Peter Lehmann Wines’ laboratory manager, Darren Schutz with his award winning team, Brie Lowke, Sarah Rohrlach and Christine Batten.

Well known in the Barossa for his performances as a talented magician, it seems Darren Schutz is also weaving magic in his day job.

The laboratory manager has worked for Peter Lehmann Wines for the past 32 years and is thrilled to have led his team to winning the “Patrick Iland Laboratory of the Year” award for the second time in three years.

Recognising the best performing laboratory in the Interwinery Analysis Group proficiency testing programme, “IWAG” was founded in the Barossa back in 1983 with just 7 wineries. Today there are more than 200 members representing every winemaking region in Australia as well as New Zealand, South Africa, the United States and France and is touted as the largest proficiency testing organisation of its type in the world.

But it has only been in the past 5 years that an award has been presented to the top lab.

 “There are so many awards out there for winemakers and wineries and so many classes in wine shows, so the committee of this group decided they should recognise the best performing lab,” Darren said.

Along with laboratory technicians, Brie Lowke, a lab veteran of 10 years; Sarah Rohrlach, 5 years and latest recruit, Christine Batten, three vintages, the team maintain the high level of care and attention to detail Darren says is key to achieving their outstanding results. 

“There’s an element of luck to win it once but to win it twice just cements for us that it’s not just luck,” Darren said.

“This achievement is a testament to our accuracy and consistency….it validates the work we do every day; our internal checks, calibrations, methods and procedures.

“It’s all part of the role the lab plays in making sure that every wine produced at Peter Lehmann Wines is as good as it possibly can be.”

Six times a year, member labs are sent two bottles of wine marked ‘A’ and ‘B’ to analyse.

“Everyone’s wine is the same and we send in our results.
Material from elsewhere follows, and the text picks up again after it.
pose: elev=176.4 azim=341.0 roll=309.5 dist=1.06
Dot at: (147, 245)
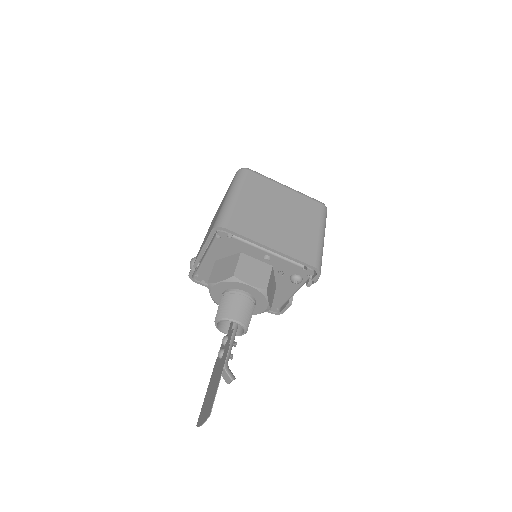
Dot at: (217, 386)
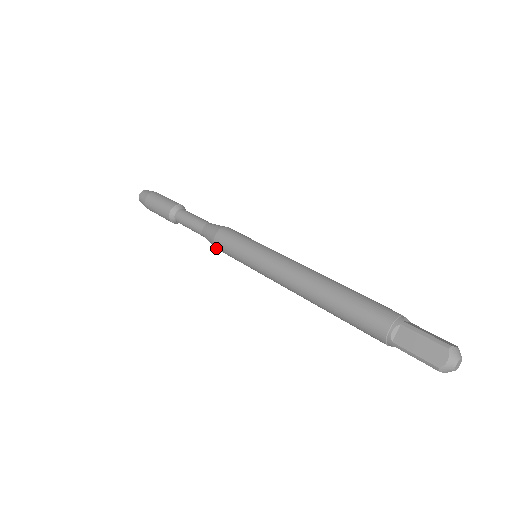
That’s tabulated and we receive a report back so we can see where we sit among the group – it’s all anonymous,” Darren
explained.

“To win, you have to be consistently accurate over those six testing times…how close you are to the mean for five core tests that pretty much every wine lab does.”

For Darren, it’s a win for the quiet achievers working in a crucial area of the industry which is often considered the “unromantic” side of winemaking.
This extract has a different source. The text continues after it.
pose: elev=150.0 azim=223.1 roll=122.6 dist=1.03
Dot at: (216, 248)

“The lab is the nerve centre of the winery,” he said.

“When anything happens to any wine, a sample comes into the lab to check and pass. It’s quality control and we pick things up before it becomes a problem.” 

Casella Family Wines group also holds the PLW lab in high esteem.

“When they bought us, they had no idea of who we were, or the quality of our results,” Darren
said.

“Now, for them to say let’s get a second opinion from the Lehmann’s lab is massive for us…they have respect for what we do and our results.”